DNA mismatch repair in cancer

Abstract

Microsatellite instability (MSI) refers to the hypermutator phenotype secondary to frequent polymorphism in short repetitive DNA sequences and single nucleotide substitution, as consequence of DNA mismatch repair (MMR) deficiency. MSI secondary to germline mutation in DNA MMR proteins is the molecular fingerprint of Lynch syndrome (LS), while epigenetic inactivation of these genes is more commonly found in sporadic MSI tumors. MSI occurs at different frequencies across malignancies, although original methods to assess MSI or MMR deficiency have been developed mostly in LS related cancers. Here we will discuss the current methods to detect MSI/MMR deficiency with a focus of new tools which are emerging as highly sensitive detector for MSI across multiple tumor types. Due to high frequencies of non-synonymous mutations, the presence of frameshift-mutated neoantigens, which can trigger a more robust and long-lasting immune response and strong TIL infiltration with tumor eradication, MSI has emerged as an important predictor of sensitivity for immunotherapy-based strategies, as showed by the recent FDA's first histology agnostic-accelerated approval to immune checkpoint inhibitors for refractory, adult and pediatric, MMR deficient (dMMR) or MSI high (MSI-H) tumors. Moreover, it is known that MSI status may predict cancer response/resistance to certain chemotherapies.
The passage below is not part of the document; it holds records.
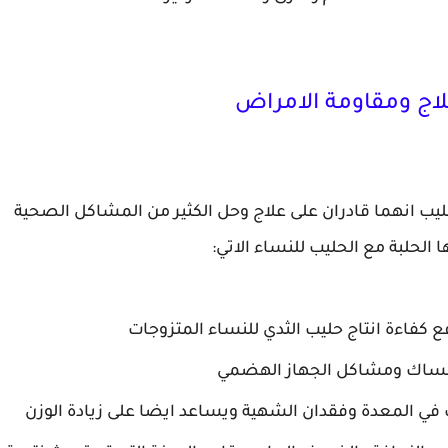
لاج ومقاومة الامراض
حليب انهما قادران على علاج وحل الكثير من المشاكل الصحية
 الحلبة مع الحليب للنساء الاتي:
ع كفاءة انتاج حليب الثدي للنساء المتزوجات
لامساك ومشاكل الجهاز الهضمي
 في المعدة وفقدان الشهية ويساعد ايضا على زيادة الوزن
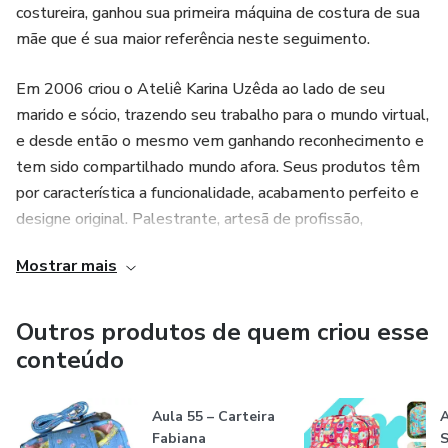
costureira, ganhou sua primeira máquina de costura de sua
mãe que é sua maior referência neste seguimento.
Em 2006 criou o Ateliê Karina Uzêda ao lado de seu
marido e sócio, trazendo seu trabalho para o mundo virtual,
e desde então o mesmo vem ganhando reconhecimento e
tem sido compartilhado mundo afora. Seus produtos têm
por característica a funcionalidade, acabamento perfeito e
designe original. Palestrante, artesã de profissão,
atualmente produz vídeos-tutoriais para seu canal e redes
Mostrar mais
sociais, compartilhando conhecimento e incentivando
pessoas a embelezarem suas vidas através do artesanato.
Suas aulas virtuais tornaram-se referência para muitas
Outros produtos de quem criou esse
artesãs e conta com alunas de países como Japão, França,
conteúdo
Inglaterra, Indonésia, Estados Unidos, Portugal e Brasil,
sendo mais de 70 projetos assinados e publicados
Aula 55 – Carteira
A
Fabiana
S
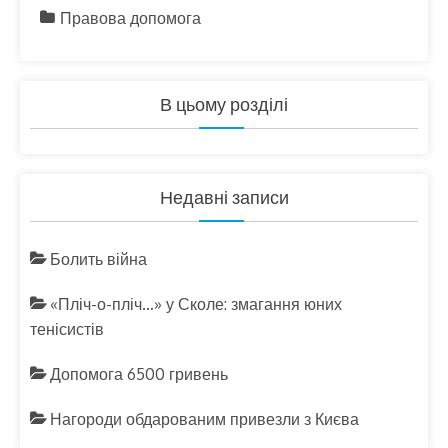
Правова допомога
В цьому розділі
Недавні записи
Болить війна
«Пліч-о-пліч…» у Сколе: змагання юних
тенісистів
Допомога 6500 гривень
Нагороди обдарованим привезли з Києва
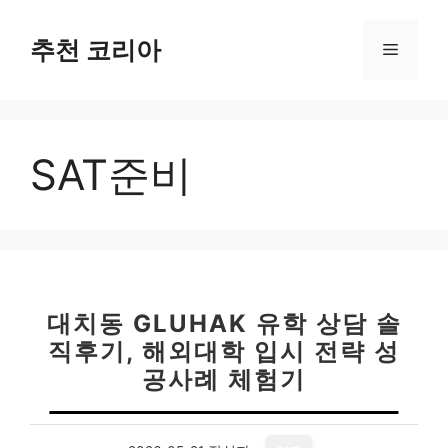
컨
텐
추천 코리아
메
츠
로
뉴
건
너
SAT준비
뛰
기
대치동 GLUHAK 유학 상담 솔
직후기, 해외대학 입시 전략 성
공사례 체험기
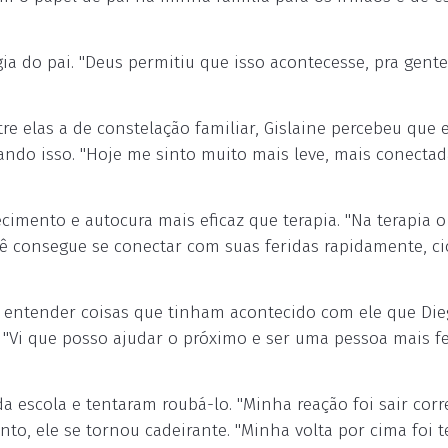
a do pai. "Deus permitiu que isso acontecesse, pra gente
 elas a de constelação familiar, Gislaine percebeu que 
ando isso. "Hoje me sinto muito mais leve, mais conecta
cimento e autocura mais eficaz que terapia. "Na terapia o
ê consegue se conectar com suas feridas rapidamente, cic
 entender coisas que tinham acontecido com ele que Die
"Vi que posso ajudar o próximo e ser uma pessoa mais fel
 escola e tentaram roubá-lo. "Minha reação foi sair corr
nto, ele se tornou cadeirante. "Minha volta por cima foi t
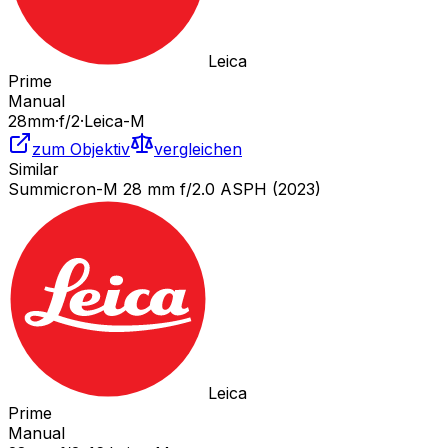
Leica
Prime
Manual
28
mm
·
f/
2
·
Leica-M
zum Objektiv
vergleichen
Similar
Summicron-M 28 mm f/2.0 ASPH (2023)
Leica
Prime
Manual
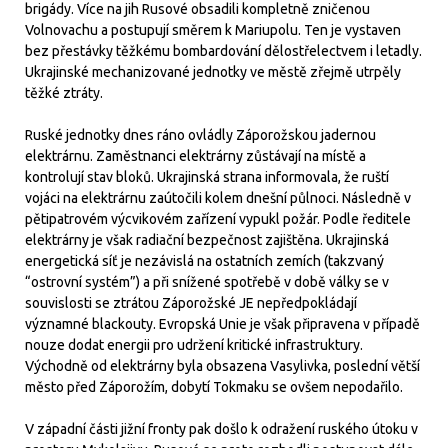
brigády. Více na jih Rusové obsadili kompletně zničenou
Volnovachu a postupují směrem k Mariupolu. Ten je vystaven
bez přestávky těžkému bombardování dělostřelectvem i letadly.
Ukrajinské mechanizované jednotky ve městě zřejmě utrpěly
těžké ztráty.
Ruské jednotky dnes ráno ovládly Záporožskou jadernou
elektrárnu. Zaměstnanci elektrárny zůstávají na místě a
kontrolují stav bloků. Ukrajinská strana informovala, že ruští
vojáci na elektrárnu zaútočili kolem dnešní půlnoci. Následně v
pětipatrovém výcvikovém zařízení vypukl požár. Podle ředitele
elektrárny je však radiační bezpečnost zajištěna. Ukrajinská
energetická síť je nezávislá na ostatních zemích (takzvaný
“ostrovní systém”) a při snížené spotřebě v době války se v
souvislosti se ztrátou Záporožské JE nepředpokládají
významné blackouty. Evropská Unie je však připravena v případě
nouze dodat energii pro udržení kritické infrastruktury.
Východně od elektrárny byla obsazena Vasylivka, poslední větší
město před Záporožím, dobytí Tokmaku se ovšem nepodařilo.
V západní části jižní fronty pak došlo k odražení ruského útoku v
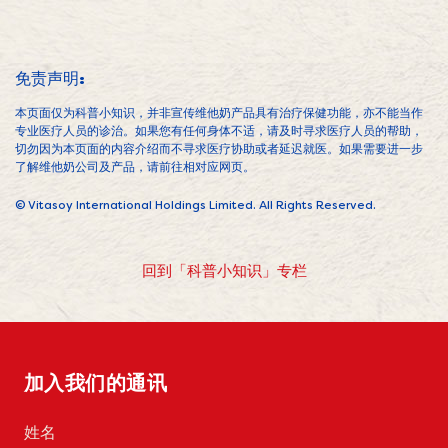
免责声明:
本页面仅为科普小知识，并非宣传维他奶产品具有治疗保健功能，亦不能当作
专业医疗人员的诊治。如果您有任何身体不适，请及时寻求医疗人员的帮助，
切勿因为本页面的内容介绍而不寻求医疗协助或者延迟就医。如果需要进一步
了解维他奶公司及产品，请前往相对应网页。
© Vitasoy International Holdings Limited. All Rights Reserved.
回到「科普小知识」专栏
加入我们的通讯
姓
名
Here we will describe the complex interplay between the genetic and clinical-pathological features of MSI/dMMR tumors and the cancer immunotherapy, with a focus on the predictive and prognostic role of MMR status for immune checkpoint inhibitors (ICIs) and providing some suggestions on how to conceive better predictive markers for immunotherapy in the next future.

Keywords: Cancer immunotherapy; Immune checkpoint blockade; Microsatellite instability; Mismatch repair; Tumor mutation burden.